### Passage for review
▬▬▬▬▬▬▬▬▬▬

7
Dec 19

Review of mt3042 Optimization Guide by M. Baltovic

Review of mt3042 Optimization Guide by M. Baltovic

by Kairat Mynbaev, professor, ISE, KBTU, Almaty, Kazakhstan

This is a one-semester course in Optimization. It covers the following topics:

  • Introduction and review of relevant parts from real analysis, with emphasis on higher dimensions.
  • Weierstrass' Theorem on continuous functions on compact sets.
  • Review with added rigour of unconstrained optimization of differentiable functions.
  • Lagrange's Theorem on equality-constrained optimization.
  • The Kuhn-Tucker Theorem on inequality-constrained optimization.
  • Finite and infinite horizon dynamic programming.

The course is based mainly on the book by Sundaram, L.R. A First Course in Optimization Theory. (Cambridge University Press, 1996).

The course is given to fourth year students. I evaluate the guide on two points: how well it expands the students’ theoretical horizon and how well it prepares them to the challenges they may face while applying their knowledge in their careers, whether in industry or in academia.

  1. The exposition is overly formal. Experience shows that most students don’t understand the definition of continuity in terms of epsilon-delta. Right after giving it on p.18, the author gives an alternative definition in terms of sequences. I think it’s better to omit the former definition altogether and rephrase everything in terms of sequences. After all, the compactness notion relies on sequences.
  2. The differentiability definition 2.21 on p.19 is simply indigestible. It is in fact the Fréchet derivative applicable in the infinite-dimensional case. Who needs it here? Why not define the matrix as a matrix of partial derivatives, which students know from previous courses?
  3. The solution to Example 3.2 is overblown. A professional mathematician never thinks like that. A pro would explain the idea as follows: because of Condition 2, the function is close to zero in some neighborhood of infinity. Therefore, a maximum should be looked for in a bounded closed set. Since this is a compact, the Weierstrass theorem applies. With a proper graphical illustration, the students don’t need anything else. Remarks similar to this apply to many solutions in the guide. As a result, the students don’t see the forest behind the trees.
  4. Regarding the theoretical conditions, the author refers to Sundaram without explaining why they are imposed. Explanations in Sundaram are far from intuitive (see the first of them on p.107). In all cases for n=2 it is possible to give relatively simple intuitive explanations. Specifically,
    1. For first-order conditions see
      http://raisingthebar.nl/2017/10/11/unconstrained-optimization-plane-1/.
    2. For second-order conditions see
      http://raisingthebar.nl/2017/10/14/unconstrained-optimization-on-the-plane-2/.
    3. For the constraint qualification condition, see
      http://raisingthebar.nl/2017/10/21/importance-implicit-function-theorem-optimization/.
      The explanation on pp.58-60 is hard to understand because of dimensionality.

▬▬▬▬▬▬▬▬▬▬

### Information
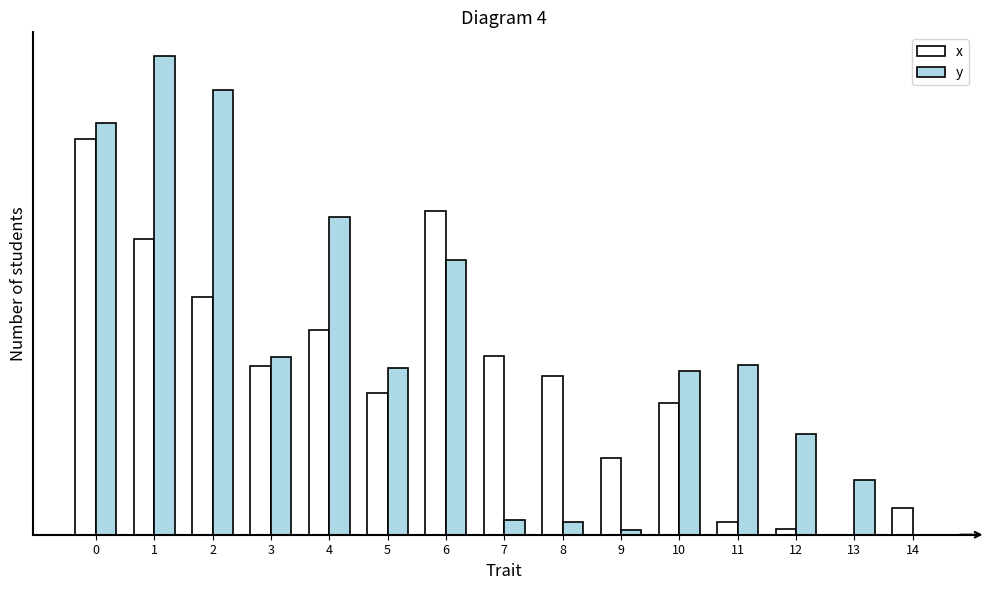

Which series has the largest total across all categories?

y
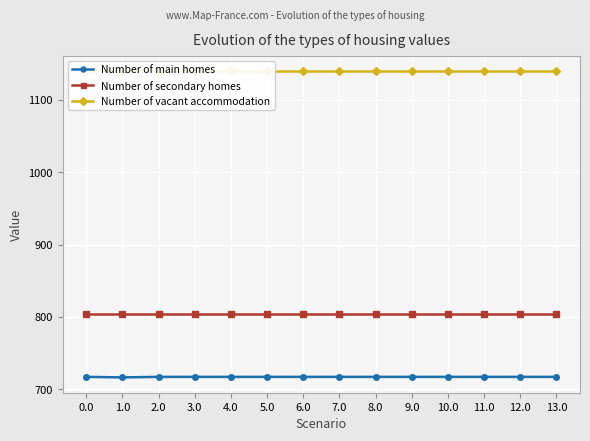

Is the value of Number of secondary homes at 2.0 greater than the value of Number of main homes at 4.0?

Yes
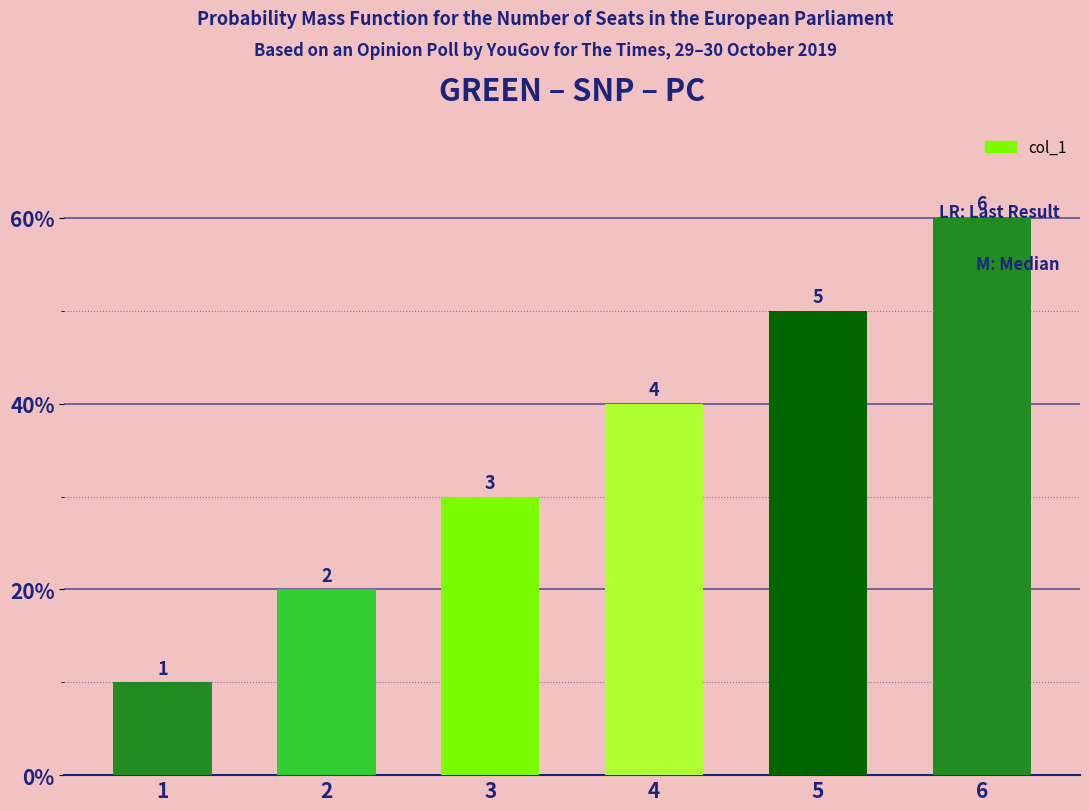

Does the chart contain any negative values?

No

▬▬▬▬▬▬▬▬▬▬

### Tasks for this exercise
1 > Quote the passage of the optimization guide review that begins at the words "4. Regarding the" and ends after the words "because of dimensionality.".
2 > Print the lines of the entries from the line containing "Is the value" through the end of the entries, leaving out the pictures.

### Responses by item number
1 >
4. Regarding the theoretical conditions, the author refers to Sundaram without explaining why they are imposed. Explanations in Sundaram are far from intuitive (see the first of them on p.107). In all cases for n=2 it is possible to give relatively simple intuitive explanations. Specifically,
    1. For first-order conditions see
      http://raisingthebar.nl/2017/10/11/unconstrained-optimization-plane-1/.
    2. For second-order conditions see
      http://raisingthebar.nl/2017/10/14/unconstrained-optimization-on-the-plane-2/.
    3. For the constraint qualification condition, see
      http://raisingthebar.nl/2017/10/21/importance-implicit-function-theorem-optimization/.
      The explanation on pp.58-60 is hard to understand because of dimensionality.

2 >
Is the value of Number of secondary homes at 2.0 greater than the value of Number of main homes at 4.0?

Yes

Does the chart contain any negative values?

No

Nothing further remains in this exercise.